• _Excerpted data_:
'''

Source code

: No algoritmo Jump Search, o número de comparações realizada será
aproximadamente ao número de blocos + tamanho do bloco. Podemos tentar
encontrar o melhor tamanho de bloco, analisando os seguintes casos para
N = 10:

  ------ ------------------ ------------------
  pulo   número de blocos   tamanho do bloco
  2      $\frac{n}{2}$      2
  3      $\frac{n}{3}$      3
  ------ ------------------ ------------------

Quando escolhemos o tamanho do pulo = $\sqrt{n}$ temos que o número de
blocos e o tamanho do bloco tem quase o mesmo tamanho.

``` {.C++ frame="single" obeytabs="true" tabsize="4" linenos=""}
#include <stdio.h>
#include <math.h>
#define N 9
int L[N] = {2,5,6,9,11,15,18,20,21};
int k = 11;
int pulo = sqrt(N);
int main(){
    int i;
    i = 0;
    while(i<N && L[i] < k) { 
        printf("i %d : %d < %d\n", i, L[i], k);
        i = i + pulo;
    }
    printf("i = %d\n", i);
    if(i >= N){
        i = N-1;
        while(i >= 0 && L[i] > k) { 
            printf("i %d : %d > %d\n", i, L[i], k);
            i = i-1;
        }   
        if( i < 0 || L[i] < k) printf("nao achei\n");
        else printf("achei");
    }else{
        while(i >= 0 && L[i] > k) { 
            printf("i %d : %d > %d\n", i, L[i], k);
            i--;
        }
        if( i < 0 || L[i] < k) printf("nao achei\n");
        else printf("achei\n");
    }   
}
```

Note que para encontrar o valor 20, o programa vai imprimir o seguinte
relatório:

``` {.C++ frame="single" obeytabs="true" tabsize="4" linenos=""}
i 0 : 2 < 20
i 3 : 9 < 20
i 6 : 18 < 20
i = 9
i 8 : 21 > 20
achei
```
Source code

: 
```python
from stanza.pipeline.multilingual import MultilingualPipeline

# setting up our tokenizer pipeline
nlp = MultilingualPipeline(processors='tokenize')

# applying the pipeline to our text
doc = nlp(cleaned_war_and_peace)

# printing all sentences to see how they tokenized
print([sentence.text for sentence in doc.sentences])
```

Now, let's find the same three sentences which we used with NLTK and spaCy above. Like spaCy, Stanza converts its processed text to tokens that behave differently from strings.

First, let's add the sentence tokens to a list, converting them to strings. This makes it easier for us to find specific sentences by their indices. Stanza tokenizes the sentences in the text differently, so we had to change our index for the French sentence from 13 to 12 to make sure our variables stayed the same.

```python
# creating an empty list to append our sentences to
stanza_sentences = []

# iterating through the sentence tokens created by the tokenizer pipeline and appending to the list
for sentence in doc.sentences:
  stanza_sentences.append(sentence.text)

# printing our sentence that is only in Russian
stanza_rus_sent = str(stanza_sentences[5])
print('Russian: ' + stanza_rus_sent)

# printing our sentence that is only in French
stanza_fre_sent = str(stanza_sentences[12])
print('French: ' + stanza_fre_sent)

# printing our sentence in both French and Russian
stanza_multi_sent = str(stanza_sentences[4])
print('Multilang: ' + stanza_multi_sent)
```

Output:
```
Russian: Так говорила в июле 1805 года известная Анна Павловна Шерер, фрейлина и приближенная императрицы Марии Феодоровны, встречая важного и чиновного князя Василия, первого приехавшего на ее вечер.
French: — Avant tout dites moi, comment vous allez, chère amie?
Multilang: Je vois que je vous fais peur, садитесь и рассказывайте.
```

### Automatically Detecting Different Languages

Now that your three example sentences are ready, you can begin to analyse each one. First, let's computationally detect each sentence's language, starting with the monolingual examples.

'''

• _Task instructions_: The word "encontrar" appears in some of the lines above. Copy those lines.

• _Answer for the task_:
encontrar o melhor tamanho de bloco, analisando os seguintes casos para
Note que para encontrar o valor 20, o programa vai imprimir o seguinte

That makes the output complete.